Records from a dataset
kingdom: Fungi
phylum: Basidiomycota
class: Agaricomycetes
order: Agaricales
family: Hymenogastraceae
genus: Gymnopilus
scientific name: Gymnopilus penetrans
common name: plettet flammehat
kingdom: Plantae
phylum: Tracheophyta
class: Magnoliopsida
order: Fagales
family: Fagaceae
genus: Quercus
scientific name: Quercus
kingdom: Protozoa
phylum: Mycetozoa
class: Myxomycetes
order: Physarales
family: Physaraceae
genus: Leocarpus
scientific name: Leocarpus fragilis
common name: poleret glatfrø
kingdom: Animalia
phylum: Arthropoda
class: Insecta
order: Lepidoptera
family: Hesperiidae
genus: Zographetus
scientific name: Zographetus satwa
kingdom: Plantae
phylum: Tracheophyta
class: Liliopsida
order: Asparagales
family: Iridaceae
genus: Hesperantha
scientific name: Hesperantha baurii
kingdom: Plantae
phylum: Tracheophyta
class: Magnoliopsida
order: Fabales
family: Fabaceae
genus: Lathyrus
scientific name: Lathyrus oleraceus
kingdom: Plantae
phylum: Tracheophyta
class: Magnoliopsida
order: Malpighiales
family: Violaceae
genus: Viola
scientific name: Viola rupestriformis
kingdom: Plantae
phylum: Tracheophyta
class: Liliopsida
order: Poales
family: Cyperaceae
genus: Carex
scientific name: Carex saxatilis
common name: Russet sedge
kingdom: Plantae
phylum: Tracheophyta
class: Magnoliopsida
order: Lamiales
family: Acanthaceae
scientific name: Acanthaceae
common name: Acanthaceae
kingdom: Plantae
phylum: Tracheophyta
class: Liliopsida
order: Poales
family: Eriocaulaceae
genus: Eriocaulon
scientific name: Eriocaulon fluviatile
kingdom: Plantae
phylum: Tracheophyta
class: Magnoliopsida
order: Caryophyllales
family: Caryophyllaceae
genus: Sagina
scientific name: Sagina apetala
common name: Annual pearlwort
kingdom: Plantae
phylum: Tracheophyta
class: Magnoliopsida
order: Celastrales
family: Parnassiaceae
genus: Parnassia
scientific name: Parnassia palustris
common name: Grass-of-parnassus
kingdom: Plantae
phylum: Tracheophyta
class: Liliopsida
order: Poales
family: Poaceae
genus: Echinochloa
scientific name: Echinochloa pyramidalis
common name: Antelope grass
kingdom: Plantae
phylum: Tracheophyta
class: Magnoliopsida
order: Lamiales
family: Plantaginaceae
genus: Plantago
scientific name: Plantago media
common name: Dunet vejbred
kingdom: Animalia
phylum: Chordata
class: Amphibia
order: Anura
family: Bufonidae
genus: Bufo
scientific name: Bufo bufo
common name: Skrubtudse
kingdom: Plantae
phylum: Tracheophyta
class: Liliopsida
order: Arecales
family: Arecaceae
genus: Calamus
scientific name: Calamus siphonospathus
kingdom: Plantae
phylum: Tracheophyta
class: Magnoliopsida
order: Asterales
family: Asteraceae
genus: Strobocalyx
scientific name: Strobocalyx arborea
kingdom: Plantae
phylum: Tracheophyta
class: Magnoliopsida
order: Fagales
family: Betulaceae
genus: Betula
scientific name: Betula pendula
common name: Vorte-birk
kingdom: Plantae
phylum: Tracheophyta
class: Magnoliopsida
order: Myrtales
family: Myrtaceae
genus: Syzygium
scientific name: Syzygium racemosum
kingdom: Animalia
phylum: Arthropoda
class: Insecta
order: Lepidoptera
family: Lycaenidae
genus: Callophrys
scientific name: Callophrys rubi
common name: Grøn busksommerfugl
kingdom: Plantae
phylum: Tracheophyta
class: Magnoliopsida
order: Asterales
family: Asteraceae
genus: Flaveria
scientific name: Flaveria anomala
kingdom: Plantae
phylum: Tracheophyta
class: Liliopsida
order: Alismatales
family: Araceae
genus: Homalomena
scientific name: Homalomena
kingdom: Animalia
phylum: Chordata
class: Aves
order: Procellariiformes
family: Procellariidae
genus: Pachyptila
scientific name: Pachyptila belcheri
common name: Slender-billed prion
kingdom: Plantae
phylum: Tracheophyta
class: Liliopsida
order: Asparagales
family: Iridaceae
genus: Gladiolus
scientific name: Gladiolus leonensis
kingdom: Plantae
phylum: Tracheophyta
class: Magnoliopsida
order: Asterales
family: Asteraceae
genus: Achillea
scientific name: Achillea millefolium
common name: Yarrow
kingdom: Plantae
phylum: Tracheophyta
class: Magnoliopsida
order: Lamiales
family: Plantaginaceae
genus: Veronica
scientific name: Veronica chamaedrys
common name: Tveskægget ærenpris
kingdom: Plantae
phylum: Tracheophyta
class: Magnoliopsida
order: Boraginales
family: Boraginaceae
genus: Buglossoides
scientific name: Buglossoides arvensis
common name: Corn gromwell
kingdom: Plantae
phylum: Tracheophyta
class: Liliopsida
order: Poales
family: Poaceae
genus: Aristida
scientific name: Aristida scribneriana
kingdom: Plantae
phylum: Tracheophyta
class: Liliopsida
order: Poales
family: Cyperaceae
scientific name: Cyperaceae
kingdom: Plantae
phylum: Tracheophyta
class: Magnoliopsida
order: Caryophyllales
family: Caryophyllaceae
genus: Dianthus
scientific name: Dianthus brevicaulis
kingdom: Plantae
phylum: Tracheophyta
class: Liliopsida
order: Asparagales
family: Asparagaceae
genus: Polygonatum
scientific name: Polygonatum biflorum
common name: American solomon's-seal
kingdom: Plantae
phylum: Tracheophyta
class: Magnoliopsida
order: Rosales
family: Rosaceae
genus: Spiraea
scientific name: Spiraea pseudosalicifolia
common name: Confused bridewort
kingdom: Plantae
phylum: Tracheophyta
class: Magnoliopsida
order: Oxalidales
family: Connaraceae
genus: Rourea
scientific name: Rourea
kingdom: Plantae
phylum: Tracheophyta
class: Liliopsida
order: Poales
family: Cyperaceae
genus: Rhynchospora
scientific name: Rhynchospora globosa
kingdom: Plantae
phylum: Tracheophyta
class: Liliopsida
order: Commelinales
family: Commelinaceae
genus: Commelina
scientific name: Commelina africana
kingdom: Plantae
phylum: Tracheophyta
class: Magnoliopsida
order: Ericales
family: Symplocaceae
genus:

→ Stated problem:
Repeat the lines above for every item, word for word, without changing anything.

→ Finished exercise:
kingdom: Fungi
phylum: Basidiomycota
class: Agaricomycetes
order: Agaricales
family: Hymenogastraceae
genus: Gymnopilus
scientific name: Gymnopilus penetrans
common name: plettet flammehat
kingdom: Plantae
phylum: Tracheophyta
class: Magnoliopsida
order: Fagales
family: Fagaceae
genus: Quercus
scientific name: Quercus
kingdom: Protozoa
phylum: Mycetozoa
class: Myxomycetes
order: Physarales
family: Physaraceae
genus: Leocarpus
scientific name: Leocarpus fragilis
common name: poleret glatfrø
kingdom: Animalia
phylum: Arthropoda
class: Insecta
order: Lepidoptera
family: Hesperiidae
genus: Zographetus
scientific name: Zographetus satwa
kingdom: Plantae
phylum: Tracheophyta
class: Liliopsida
order: Asparagales
family: Iridaceae
genus: Hesperantha
scientific name: Hesperantha baurii
kingdom: Plantae
phylum: Tracheophyta
class: Magnoliopsida
order: Fabales
family: Fabaceae
genus: Lathyrus
scientific name: Lathyrus oleraceus
kingdom: Plantae
phylum: Tracheophyta
class: Magnoliopsida
order: Malpighiales
family: Violaceae
genus: Viola
scientific name: Viola rupestriformis
kingdom: Plantae
phylum: Tracheophyta
class: Liliopsida
order: Poales
family: Cyperaceae
genus: Carex
scientific name: Carex saxatilis
common name: Russet sedge
kingdom: Plantae
phylum: Tracheophyta
class: Magnoliopsida
order: Lamiales
family: Acanthaceae
scientific name: Acanthaceae
common name: Acanthaceae
kingdom: Plantae
phylum: Tracheophyta
class: Liliopsida
order: Poales
family: Eriocaulaceae
genus: Eriocaulon
scientific name: Eriocaulon fluviatile
kingdom: Plantae
phylum: Tracheophyta
class: Magnoliopsida
order: Caryophyllales
family: Caryophyllaceae
genus: Sagina
scientific name: Sagina apetala
common name: Annual pearlwort
kingdom: Plantae
phylum: Tracheophyta
class: Magnoliopsida
order: Celastrales
family: Parnassiaceae
genus: Parnassia
scientific name: Parnassia palustris
common name: Grass-of-parnassus
kingdom: Plantae
phylum: Tracheophyta
class: Liliopsida
order: Poales
family: Poaceae
genus: Echinochloa
scientific name: Echinochloa pyramidalis
common name: Antelope grass
kingdom: Plantae
phylum: Tracheophyta
class: Magnoliopsida
order: Lamiales
family: Plantaginaceae
genus: Plantago
scientific name: Plantago media
common name: Dunet vejbred
kingdom: Animalia
phylum: Chordata
class: Amphibia
order: Anura
family: Bufonidae
genus: Bufo
scientific name: Bufo bufo
common name: Skrubtudse
kingdom: Plantae
phylum: Tracheophyta
class: Liliopsida
order: Arecales
family: Arecaceae
genus: Calamus
scientific name: Calamus siphonospathus
kingdom: Plantae
phylum: Tracheophyta
class: Magnoliopsida
order: Asterales
family: Asteraceae
genus: Strobocalyx
scientific name: Strobocalyx arborea
kingdom: Plantae
phylum: Tracheophyta
class: Magnoliopsida
order: Fagales
family: Betulaceae
genus: Betula
scientific name: Betula pendula
common name: Vorte-birk
kingdom: Plantae
phylum: Tracheophyta
class: Magnoliopsida
order: Myrtales
family: Myrtaceae
genus: Syzygium
scientific name: Syzygium racemosum
kingdom: Animalia
phylum: Arthropoda
class: Insecta
order: Lepidoptera
family: Lycaenidae
genus: Callophrys
scientific name: Callophrys rubi
common name: Grøn busksommerfugl
kingdom: Plantae
phylum: Tracheophyta
class: Magnoliopsida
order: Asterales
family: Asteraceae
genus: Flaveria
scientific name: Flaveria anomala
kingdom: Plantae
phylum: Tracheophyta
class: Liliopsida
order: Alismatales
family: Araceae
genus: Homalomena
scientific name: Homalomena
kingdom: Animalia
phylum: Chordata
class: Aves
order: Procellariiformes
family: Procellariidae
genus: Pachyptila
scientific name: Pachyptila belcheri
common name: Slender-billed prion
kingdom: Plantae
phylum: Tracheophyta
class: Liliopsida
order: Asparagales
family: Iridaceae
genus: Gladiolus
scientific name: Gladiolus leonensis
kingdom: Plantae
phylum: Tracheophyta
class: Magnoliopsida
order: Asterales
family: Asteraceae
genus: Achillea
scientific name: Achillea millefolium
common name: Yarrow
kingdom: Plantae
phylum: Tracheophyta
class: Magnoliopsida
order: Lamiales
family: Plantaginaceae
genus: Veronica
scientific name: Veronica chamaedrys
common name: Tveskægget ærenpris
kingdom: Plantae
phylum: Tracheophyta
class: Magnoliopsida
order: Boraginales
family: Boraginaceae
genus: Buglossoides
scientific name: Buglossoides arvensis
common name: Corn gromwell
kingdom: Plantae
phylum: Tracheophyta
class: Liliopsida
order: Poales
family: Poaceae
genus: Aristida
scientific name: Aristida scribneriana
kingdom: Plantae
phylum: Tracheophyta
class: Liliopsida
order: Poales
family: Cyperaceae
scientific name: Cyperaceae
kingdom: Plantae
phylum: Tracheophyta
class: Magnoliopsida
order: Caryophyllales
family: Caryophyllaceae
genus: Dianthus
scientific name: Dianthus brevicaulis
kingdom: Plantae
phylum: Tracheophyta
class: Liliopsida
order: Asparagales
family: Asparagaceae
genus: Polygonatum
scientific name: Polygonatum biflorum
common name: American solomon's-seal
kingdom: Plantae
phylum: Tracheophyta
class: Magnoliopsida
order: Rosales
family: Rosaceae
genus: Spiraea
scientific name: Spiraea pseudosalicifolia
common name: Confused bridewort
kingdom: Plantae
phylum: Tracheophyta
class: Magnoliopsida
order: Oxalidales
family: Connaraceae
genus: Rourea
scientific name: Rourea
kingdom: Plantae
phylum: Tracheophyta
class: Liliopsida
order: Poales
family: Cyperaceae
genus: Rhynchospora
scientific name: Rhynchospora globosa
kingdom: Plantae
phylum: Tracheophyta
class: Liliopsida
order: Commelinales
family: Commelinaceae
genus: Commelina
scientific name: Commelina africana
kingdom: Plantae
phylum: Tracheophyta
class: Magnoliopsida
order: Ericales
family: Symplocaceae
genus:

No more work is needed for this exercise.